O x de Walter White está logo num dos primeiros episódios da série, quando ele diz “eu nunca tive controle sobre minha vida, nunca pude fazer minhas próprias escolhas.” O que não sabemos sobre o passado de Walter White é muito, mas o que importa é isto: ele foi parar em Negra Arroyo Lane, Albuquerque, e no laboratório de química do ginásio do bairro por escolhas que deixou de fazer. O que veremos a seguir é seu fantástico “erro de alvo”, tão caro a Aristóteles: as escolhas que ele, finalmente, fez.

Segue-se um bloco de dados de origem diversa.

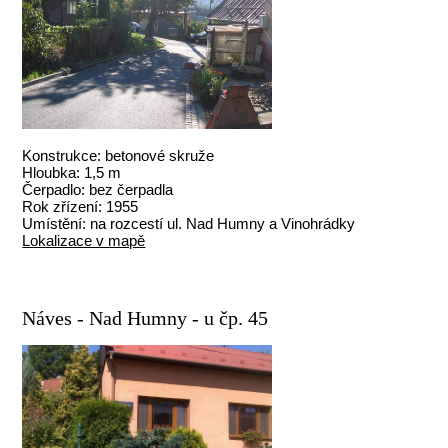
Konstrukce: betonové skruže
Hloubka: 1,5 m
Čerpadlo: bez čerpadla
Rok zřízení: 1955
Umístění: na rozcestí ul. Nad Humny a Vinohrádky
Lokalizace v mapě
Náves - Nad Humny - u čp. 45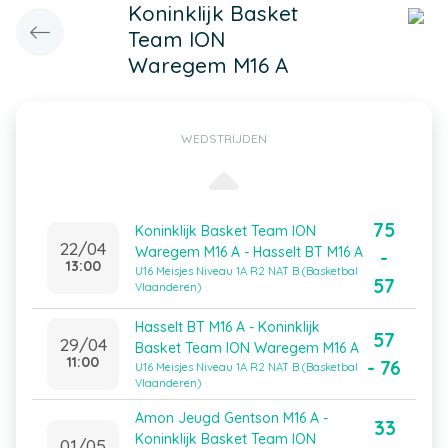
Koninklijk Basket
Team ION
Waregem M16 A
WEDSTRIJDEN
75
Koninklijk Basket Team ION
22/04
Waregem M16 A - Hasselt BT M16 A
-
13:00
U16 Meisjes Niveau 1A R2 NAT B (Basketbal
57
Vlaanderen)
Hasselt BT M16 A - Koninklijk
57
29/04
Basket Team ION Waregem M16 A
11:00
- 76
U16 Meisjes Niveau 1A R2 NAT B (Basketbal
Vlaanderen)
Amon Jeugd Gentson M16 A -
33
Koninklijk Basket Team ION
01/05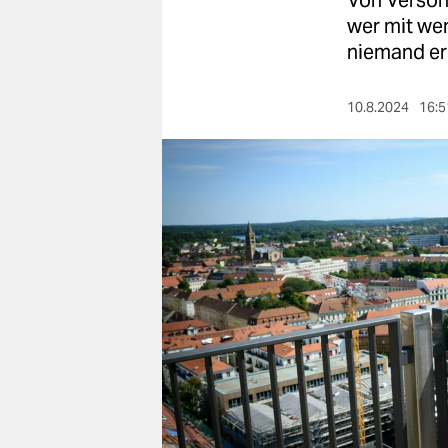
Von Versöh
berlin
wer mit we
nord
niemand er
wahrheit
10.8.2024
16:5
verlag
verlag
veranstaltungen
shop
fragen & hilfe
unterstützen
abo
genossenschaft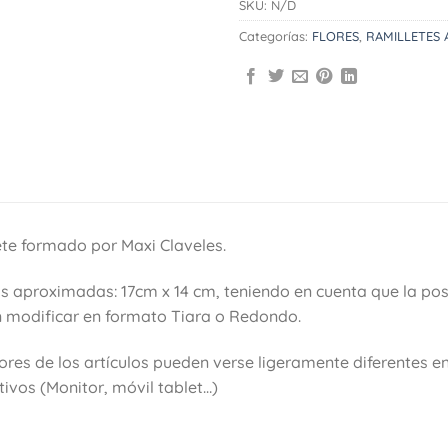
SKU:
N/D
Categorías:
FLORES
,
RAMILLETES 
te formado por Maxi Claveles.
 aproximadas: 17cm x 14 cm, teniendo en cuenta que la posi
 modificar en formato Tiara o Redondo.
ores de los artículos pueden verse ligeramente diferentes en 
tivos (Monitor, móvil tablet…)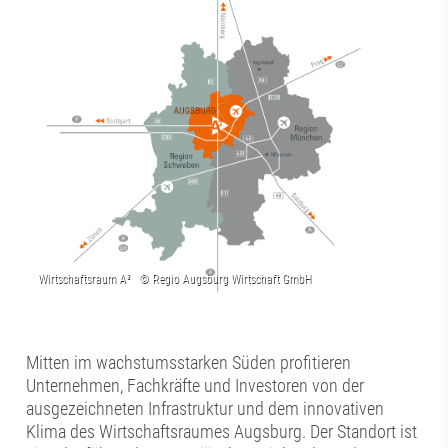
Mitten im wachstumsstarken Süden profitieren
Unternehmen, Fachkräfte und Investoren von der
ausgezeichneten Infrastruktur und dem innovativen
Klima des Wirtschaftsraumes Augsburg. Der Standort ist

Tudo se resolve, clara e elegantemente, em “Felina” – palavra que oculta “finale” e que referencia a personagem da canção ''El Paso'' do ídolo country/western Marty Robbins, que Walter acha no cassete de um dos carros do episódio, e cujo refrão diz “acho que ganhei o que eu merecia”. A cada um a coerência de suas escolhas, inclusive os que foram tragados pelo redemoinho da progressiva divisão dos átomos de Walter White, partido entre Mr. White e Heisenberg.
Além da imensa satisfação de acompanhar uma obra tão excelente em todos os seus aspectos – roteiro, direção, interpretação, fotografia, música, som – Breaking Bad deixou grandes lições para a indústria do audiovisual. A Variety listou algumas, importantes, e concordo com todas – especialmente “nem tudo está no piloto” e “Netflix é um aliado, não um inimigo”.
A todos essas lições eu acrescentaria mais uma: confie na inteligência do público. Somos inteiramente capazes de acompanhar, entender e apreciar um drama complexo em tema e tom. 2438 anos atrás Aristóteles já sabia disso.